The overthrow of an autocrat, tyrant or military strongman in favour of democracy does not, it turns out, reflect particularly well in economic indicators.
The Philippines appears to be a case of recovery coming slowly after momentous change
One of the worst-performing countries in the world between 1982 and 1992 was the Philippines, which suffered a huge 35.23-point decline during that time, second only to Panama, which was invaded by the US in the middle of that period.
This is, at first glance, surprising. The dictator, Ferdinand Marcos, was overthrown in 1989, ushering in democracy under an iconic leader, Cory Aquino.
Similarly, the period that included the overthrow of Indonesian dictator Suharto coincided with Indonesia being the worst-performing country in the world between 1992 and 1999, dropping 27.16 points.
This doesn’t appear to speak well of the economic impact environmental, social and governance values. But let’s look more closely at those numbers.
The Philippines appears to be a case of recovery coming slowly after momentous change. Starting with a high score of 69 in 1982, when public anger and suppression was being masked by decent economic indicators, the country had plunged irretrievably by 1985, hitting 33 points, and it dropped to a low of 27 in 1989 when it looked like Marcos would only be removed after military confrontation (in the end he fled to Hawaii).

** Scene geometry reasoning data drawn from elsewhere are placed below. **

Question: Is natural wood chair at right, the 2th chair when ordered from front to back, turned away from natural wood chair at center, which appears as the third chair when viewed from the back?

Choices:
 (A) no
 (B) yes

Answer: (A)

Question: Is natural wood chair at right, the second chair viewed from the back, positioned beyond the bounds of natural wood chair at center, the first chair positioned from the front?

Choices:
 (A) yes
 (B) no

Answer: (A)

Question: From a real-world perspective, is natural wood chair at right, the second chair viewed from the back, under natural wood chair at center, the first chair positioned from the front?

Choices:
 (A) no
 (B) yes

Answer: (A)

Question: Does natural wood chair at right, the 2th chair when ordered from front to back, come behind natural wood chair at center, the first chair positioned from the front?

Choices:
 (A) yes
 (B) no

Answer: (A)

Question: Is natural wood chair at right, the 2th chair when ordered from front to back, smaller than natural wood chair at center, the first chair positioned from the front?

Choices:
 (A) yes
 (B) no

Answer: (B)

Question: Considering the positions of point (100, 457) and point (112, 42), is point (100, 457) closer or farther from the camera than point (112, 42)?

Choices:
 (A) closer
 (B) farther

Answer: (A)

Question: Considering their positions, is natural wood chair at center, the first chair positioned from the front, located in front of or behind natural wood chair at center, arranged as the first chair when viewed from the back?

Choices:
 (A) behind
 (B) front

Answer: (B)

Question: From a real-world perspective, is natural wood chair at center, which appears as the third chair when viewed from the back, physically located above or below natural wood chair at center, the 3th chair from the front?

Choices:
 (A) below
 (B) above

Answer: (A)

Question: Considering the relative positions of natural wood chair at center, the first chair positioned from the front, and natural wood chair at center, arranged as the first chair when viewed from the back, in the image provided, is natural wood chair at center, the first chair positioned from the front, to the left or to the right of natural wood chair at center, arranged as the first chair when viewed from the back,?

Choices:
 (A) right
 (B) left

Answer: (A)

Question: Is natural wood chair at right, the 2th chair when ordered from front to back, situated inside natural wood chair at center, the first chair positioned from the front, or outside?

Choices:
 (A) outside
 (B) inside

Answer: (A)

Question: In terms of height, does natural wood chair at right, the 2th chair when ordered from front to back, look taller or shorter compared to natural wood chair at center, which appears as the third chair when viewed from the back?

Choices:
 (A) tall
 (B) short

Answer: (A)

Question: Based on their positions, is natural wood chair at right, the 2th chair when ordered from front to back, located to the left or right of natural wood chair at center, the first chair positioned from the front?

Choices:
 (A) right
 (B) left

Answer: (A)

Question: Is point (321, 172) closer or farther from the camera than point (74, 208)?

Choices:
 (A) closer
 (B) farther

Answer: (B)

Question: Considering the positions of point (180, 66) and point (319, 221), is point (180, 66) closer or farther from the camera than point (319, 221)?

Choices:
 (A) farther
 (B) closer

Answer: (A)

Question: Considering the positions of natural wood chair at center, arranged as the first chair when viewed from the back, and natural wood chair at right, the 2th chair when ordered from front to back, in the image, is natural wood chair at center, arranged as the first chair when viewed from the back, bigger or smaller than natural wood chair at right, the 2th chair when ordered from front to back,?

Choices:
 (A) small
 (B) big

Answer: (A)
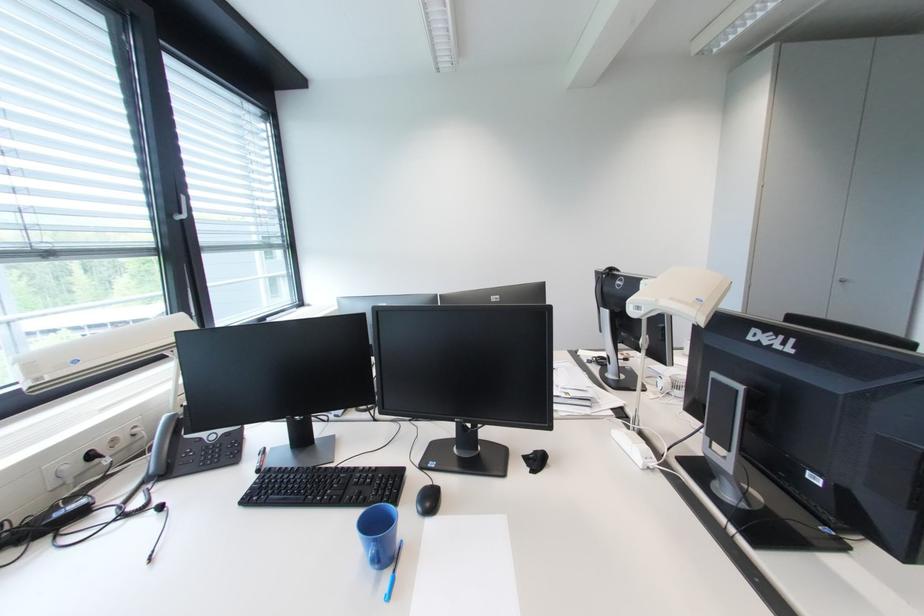
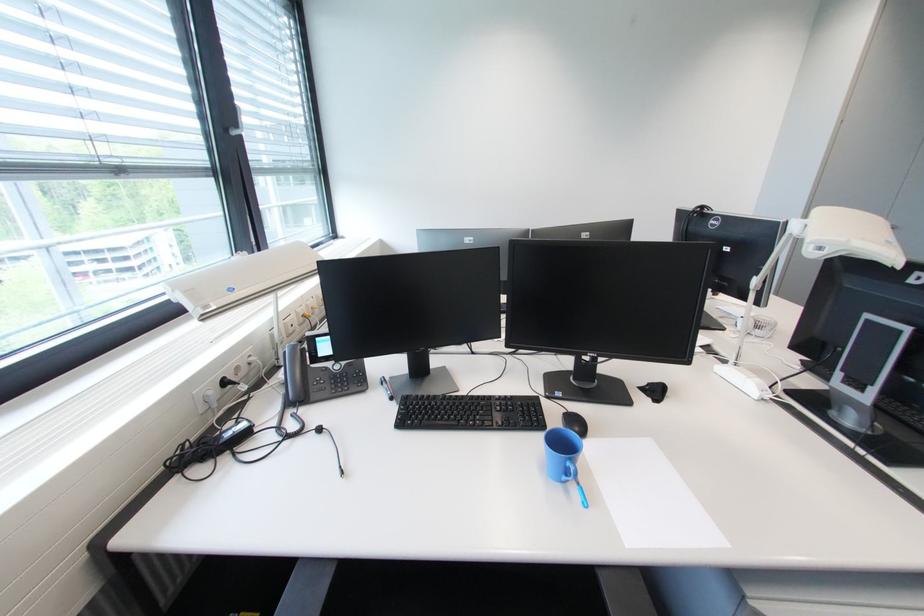
Locate, in the second image, the point that corresponds to pixel 438 485 in the first image.

(573, 411)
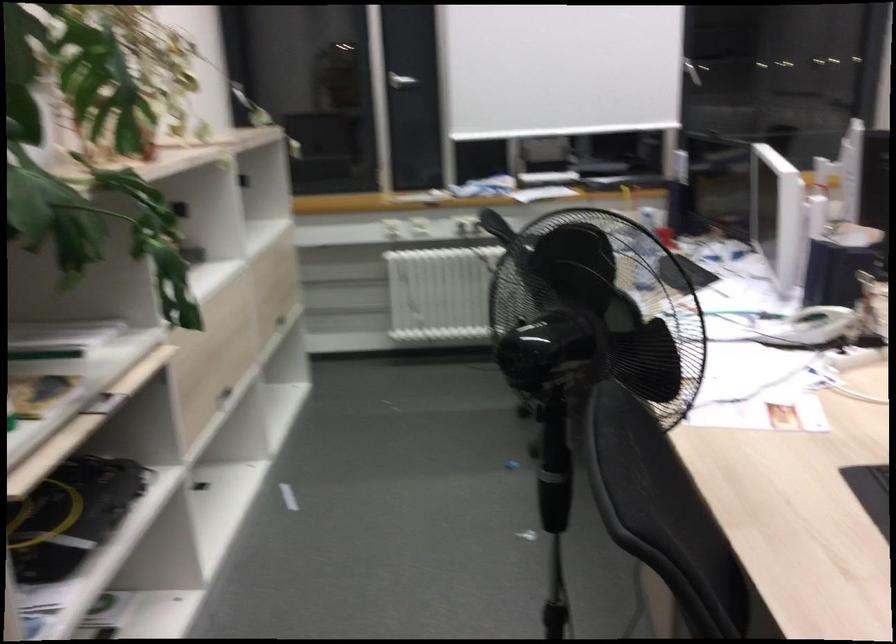
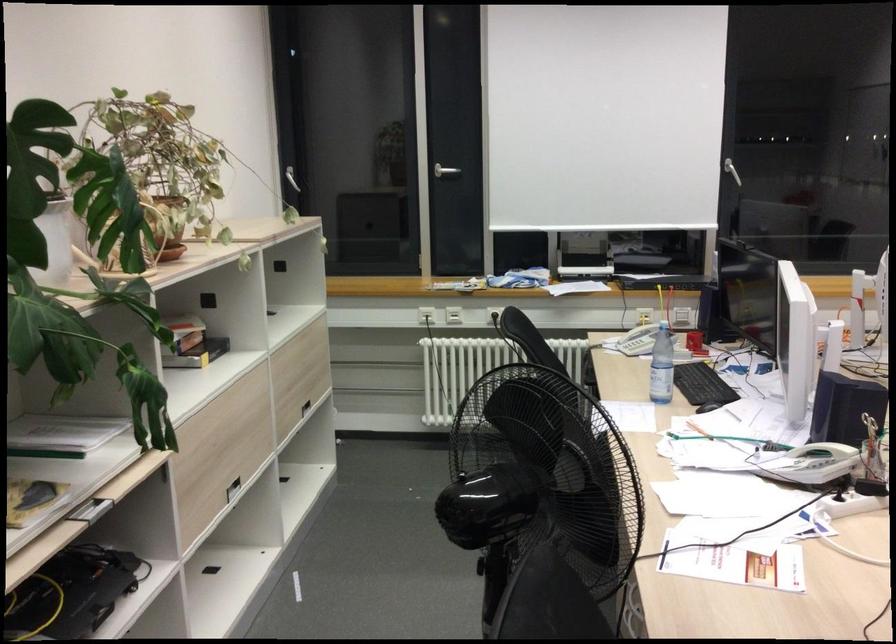
The point at (398, 80) is marked in the first image. Where is the corresponding point in the second image?

(445, 171)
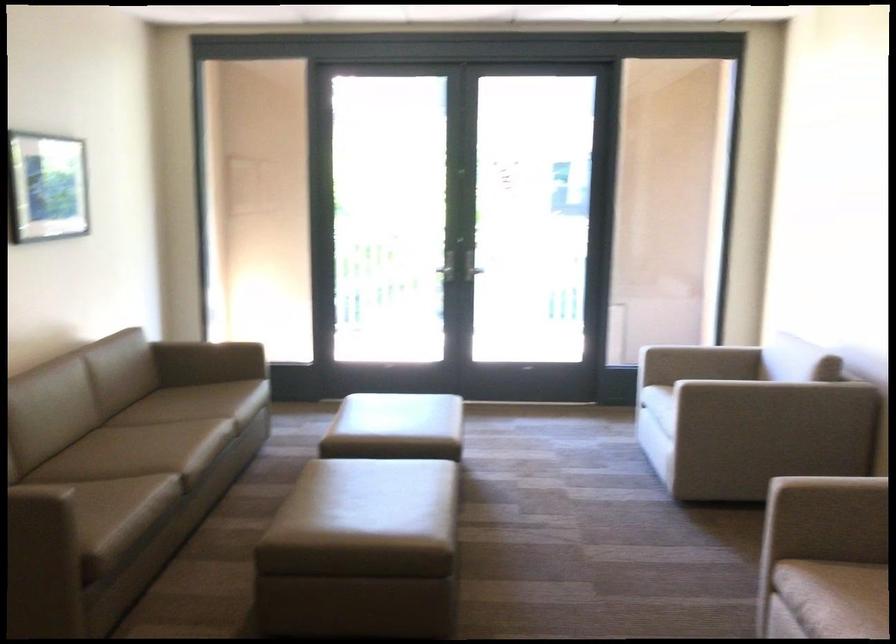
Describe the element at coordinates (207, 362) in the screenshot. I see `the brown sofa armrest` at that location.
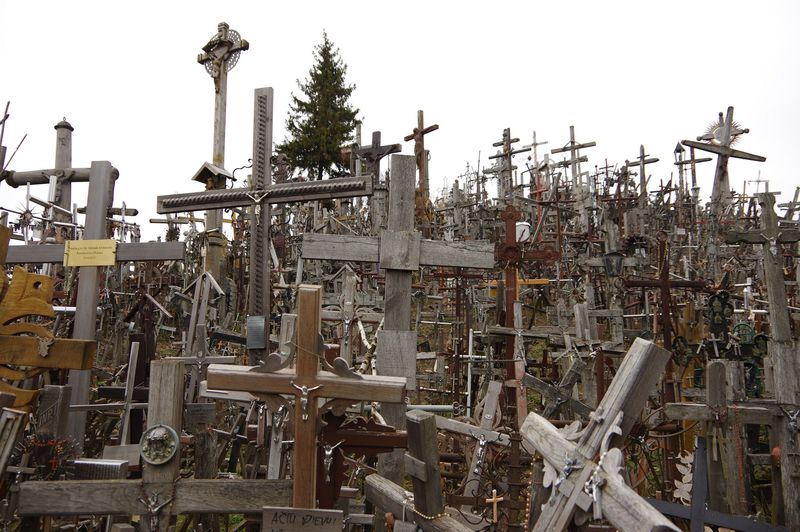
Where is `brass plaque`? brass plaque is located at coordinates (102, 257).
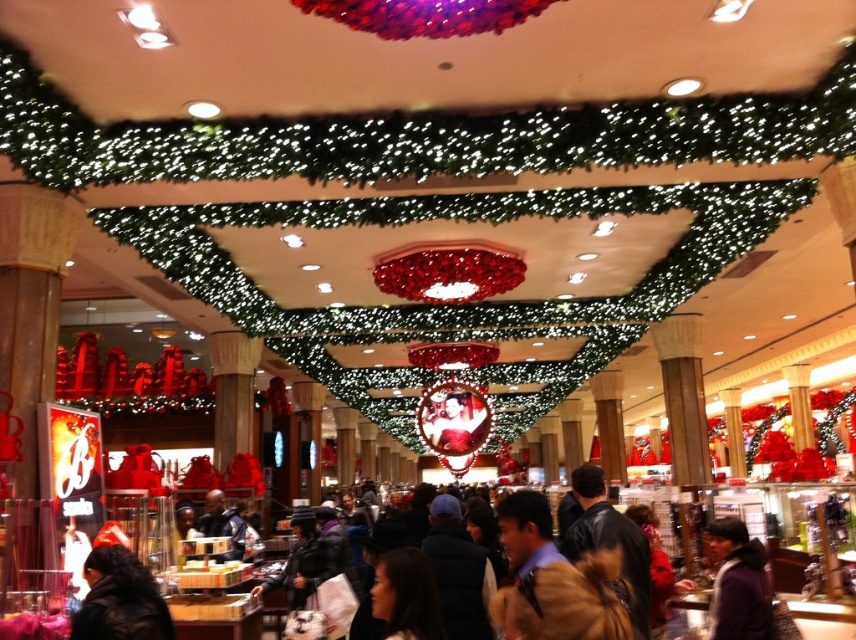
Question: Can you confirm if brown leather jacket at lower right is thinner than dark blue leather jacket at center?

Choices:
 (A) yes
 (B) no

Answer: (A)

Question: Does purple fuzzy jacket at lower right come in front of brown leather jacket at lower right?

Choices:
 (A) yes
 (B) no

Answer: (B)

Question: Which point is farther from the camera taking this photo?

Choices:
 (A) (765, 557)
 (B) (598, 474)
 (C) (100, 572)
 (D) (217, 493)

Answer: (D)

Question: Which of these objects is positioned farthest from the dark blue leather jacket at center?

Choices:
 (A) purple fuzzy jacket at lower right
 (B) brown leather jacket at lower right

Answer: (B)

Question: Which point is closer to the camera?

Choices:
 (A) brown leather jacket at lower right
 (B) purple fuzzy jacket at lower right

Answer: (A)

Question: In this image, where is black leather jacket at lower left located relative to dark blue leather jacket at center?

Choices:
 (A) above
 (B) below

Answer: (A)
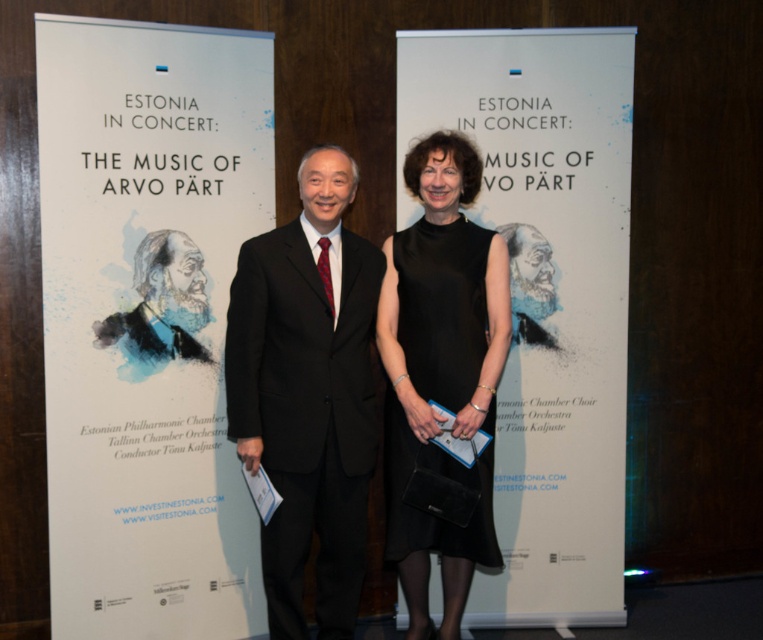
Question: Which point is farther to the camera?

Choices:
 (A) (404, 38)
 (B) (396, 408)
 (C) (98, 566)

Answer: (A)

Question: Is black suit at center bigger than black satin dress at center?

Choices:
 (A) yes
 (B) no

Answer: (A)

Question: Does white paper at center have a smaller size compared to black suit at center?

Choices:
 (A) no
 (B) yes

Answer: (A)

Question: Does white paper at center have a smaller size compared to black satin dress at center?

Choices:
 (A) no
 (B) yes

Answer: (A)

Question: Which of the following is the farthest from the observer?

Choices:
 (A) pyautogui.click(x=84, y=524)
 (B) pyautogui.click(x=240, y=250)
 (C) pyautogui.click(x=498, y=604)
 (D) pyautogui.click(x=406, y=284)

Answer: (C)

Question: Which point is closer to the camera taking this photo?

Choices:
 (A) (261, 44)
 (B) (559, 44)

Answer: (A)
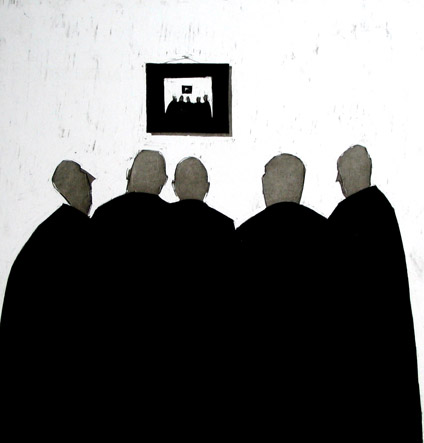
The height and width of the screenshot is (443, 424). What are the coordinates of `wall` in the screenshot? It's located at (279, 30).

But he left a mess, so for two years the Philippines’ score stayed at 30 while the country transitioned to democracy. Not until the mid 1990s was the score sustainably back in the 50s, which is where it stands today.
In Indonesia, Suharto’s removal came in the middle of the Asian financial crisis, which hit Indonesia particularly hard. He left amid riots. This period saw a drop in Indonesia’s score from 70.95 in 1997 to just 36.37 in 1999.
Clearly, it’s not just the transition to democracy that hit Indonesia here but the broader macroeconomic environment. Indeed, the transition was prompted in part by the macro circumstances, because Indonesia under an autocratic government proved to be dangerously exposed to global market problems.
But, as with the Philippines, it is notable that a transition to democracy isn’t immediately reflected in better economics. Indonesia fell still further in 2000 and its score remained in the 30s until 2004. Even today, in a model democracy with a progressive president, Joko Widodo, who pleases the IMF with his commitment to infrastructure development and economic discipline, the country scores 52.78 – well down on the scores in the 60s and 70s that the country held through the 1980s and 1990s under Suharto.
Of course, life isn’t all about economic indicators: the Philippines and Indonesia have gained vital freedoms along the way and, for many people, a better standard of living. And we can find brighter news for reformist principles in Myanmar.
The best-performing Asian country in the world between 2009 and 2019 was Myanmar, rising from just 10.95 points to 30.97. This coincides with the dissolution of the military junta in 2011 – a dictatorship that had been in place since 1962 – and the 2015 election that gave Aung San Suu Kyi’s party a majority in both houses.
It is fair to say that global opinion on Aung San Suu Kyi has soured in the years since, but nevertheless, here the data is unequivocal: embracing democracy and markets has led to a far better standing in economic data, although Myanmar’s score of 30.97 is still a long way below its peers. Sri Lanka, for example, stands at 45.6.
A strange thing about Sri Lanka: its ranking today is not really much better than it was during the civil war, which ended in 2009. Its score that year was 42.81, and 41.83 the year before. In the mid 1990s it reached the 50s and has been there again only once since, in 2011. When a war lasts a generation, it takes some recovering from, it seems.
There’s nothing quite like data to challenge what you think you know.